Als Jesus auferstanden ist, kommt Maria aus Magdala zum Grab. Sie weiß noch nicht, dass er lebt und sucht seinen Leichnam. Dann lesen wir folgendes:

„Als sie sich umblickte, sah sie Jesus dastehen. Aber sie erkannte ihn nicht. […] Maria hielt Jesus für den Gärtner. […]“ (Johannes 20,14-15)

Maria steht vor Jesus. Er ist direkt bei ihr und sieht sie an. Aber sie erkennt ihn nicht. Wir wissen nicht, warum das so ist. Vielleicht sah Jesus nach seiner Auferstehung irgendwie anders aus. Vielleicht war Maria einfach so in ihrer Trauer gefangen, dass sie gar nicht wirklich hinschaute. Auf jeden Fall ist Jesus da und sie merkt es nicht.

Geht es uns nicht manchmal auch so? Wie oft gehe ich durch den Tag, mal fröhlich und ausgeglichen, mal genervt und müde, mal verärgert über irgendetwas oder über irgendjemand. Und ich merke gar nicht, dass Jesus da ist. Dass er mich ansieht. Dass er mir helfen möchte. Dass er mir zeigen will, wie er die Situation gerade sieht. Dass er mich stärken, trösten, ermutigen oder einfach in den Arm nehmen will. Er ist da und ich merke es nicht. Wie Maria.
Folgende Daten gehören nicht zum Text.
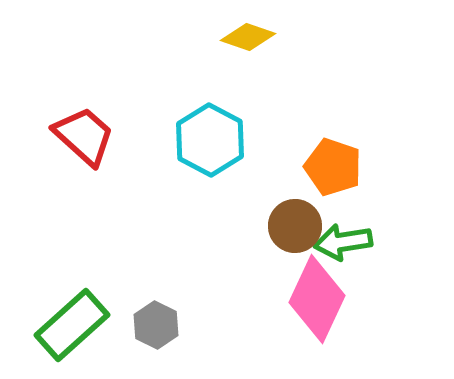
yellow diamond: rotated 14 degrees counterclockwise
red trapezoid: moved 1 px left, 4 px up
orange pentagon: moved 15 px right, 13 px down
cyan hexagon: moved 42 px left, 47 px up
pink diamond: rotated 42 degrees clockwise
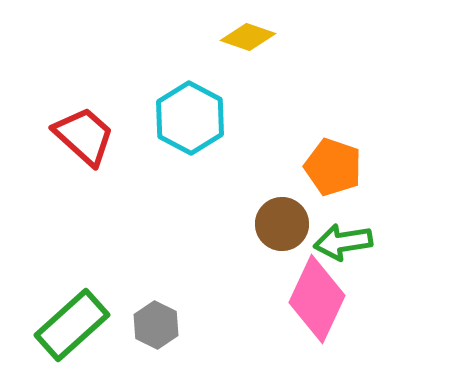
cyan hexagon: moved 20 px left, 22 px up
brown circle: moved 13 px left, 2 px up
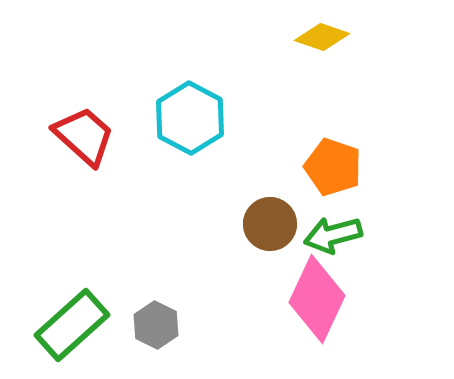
yellow diamond: moved 74 px right
brown circle: moved 12 px left
green arrow: moved 10 px left, 7 px up; rotated 6 degrees counterclockwise
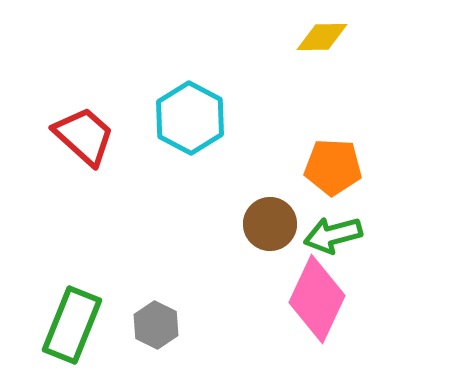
yellow diamond: rotated 20 degrees counterclockwise
orange pentagon: rotated 16 degrees counterclockwise
green rectangle: rotated 26 degrees counterclockwise
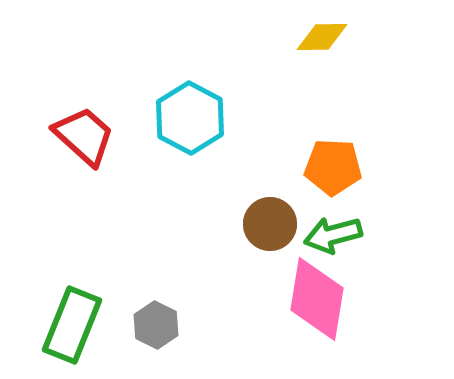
pink diamond: rotated 16 degrees counterclockwise
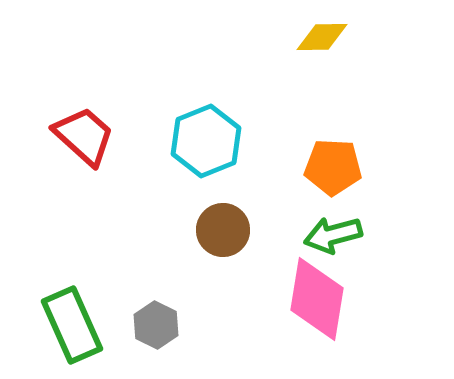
cyan hexagon: moved 16 px right, 23 px down; rotated 10 degrees clockwise
brown circle: moved 47 px left, 6 px down
green rectangle: rotated 46 degrees counterclockwise
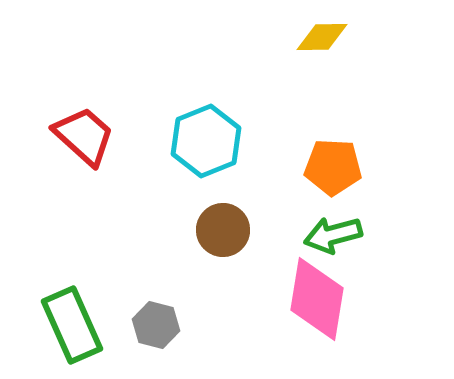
gray hexagon: rotated 12 degrees counterclockwise
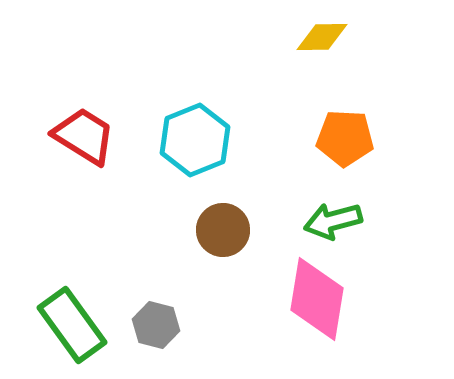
red trapezoid: rotated 10 degrees counterclockwise
cyan hexagon: moved 11 px left, 1 px up
orange pentagon: moved 12 px right, 29 px up
green arrow: moved 14 px up
green rectangle: rotated 12 degrees counterclockwise
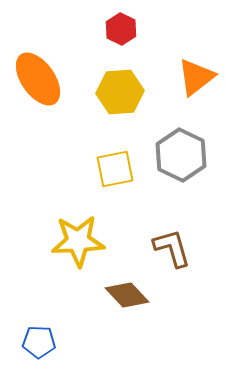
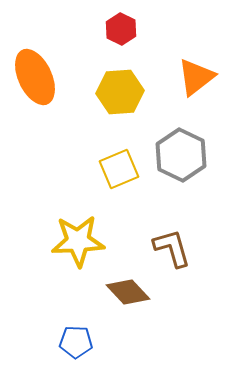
orange ellipse: moved 3 px left, 2 px up; rotated 10 degrees clockwise
yellow square: moved 4 px right; rotated 12 degrees counterclockwise
brown diamond: moved 1 px right, 3 px up
blue pentagon: moved 37 px right
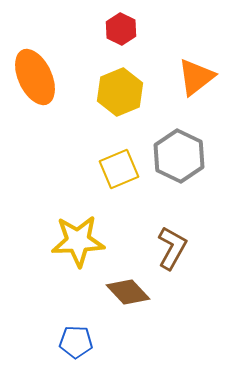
yellow hexagon: rotated 18 degrees counterclockwise
gray hexagon: moved 2 px left, 1 px down
brown L-shape: rotated 45 degrees clockwise
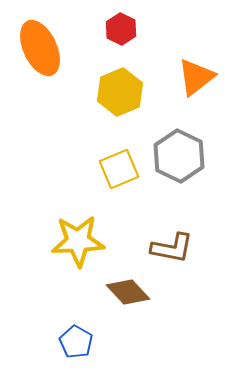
orange ellipse: moved 5 px right, 29 px up
brown L-shape: rotated 72 degrees clockwise
blue pentagon: rotated 28 degrees clockwise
Als Maria dann endlich erkennt, dass es Jesus ist, freut sie sich riesig. Bei Maria handelte es sich nur um einen kurzen Augenblick, in dem Jesus vor ihr steht. Danach muss sie wieder alleine ihren Weg gehen – bis zur nächsten Begegnung mit Jesus. Heute haben wir es sogar noch besser: Jesus lebt nicht mehr als Mensch auf der Erde. Stattdessen ist er bei Gott und durch den Heiligen Geist IMMER bei uns.

Ich möchte in meinem Alltag viel häufiger mal aufschauen und mir bewusst machen, dass Jesus da ist und mich liebevoll ansieht. Ich möchte viel häufiger mit ihm sprechen, seine Hilfe und seine Führung annehmen, mich von ihm stärken und ermutigen lassen.

Halte die Augen offen. Jesus ist auch bei dir! Heute. Jetzt.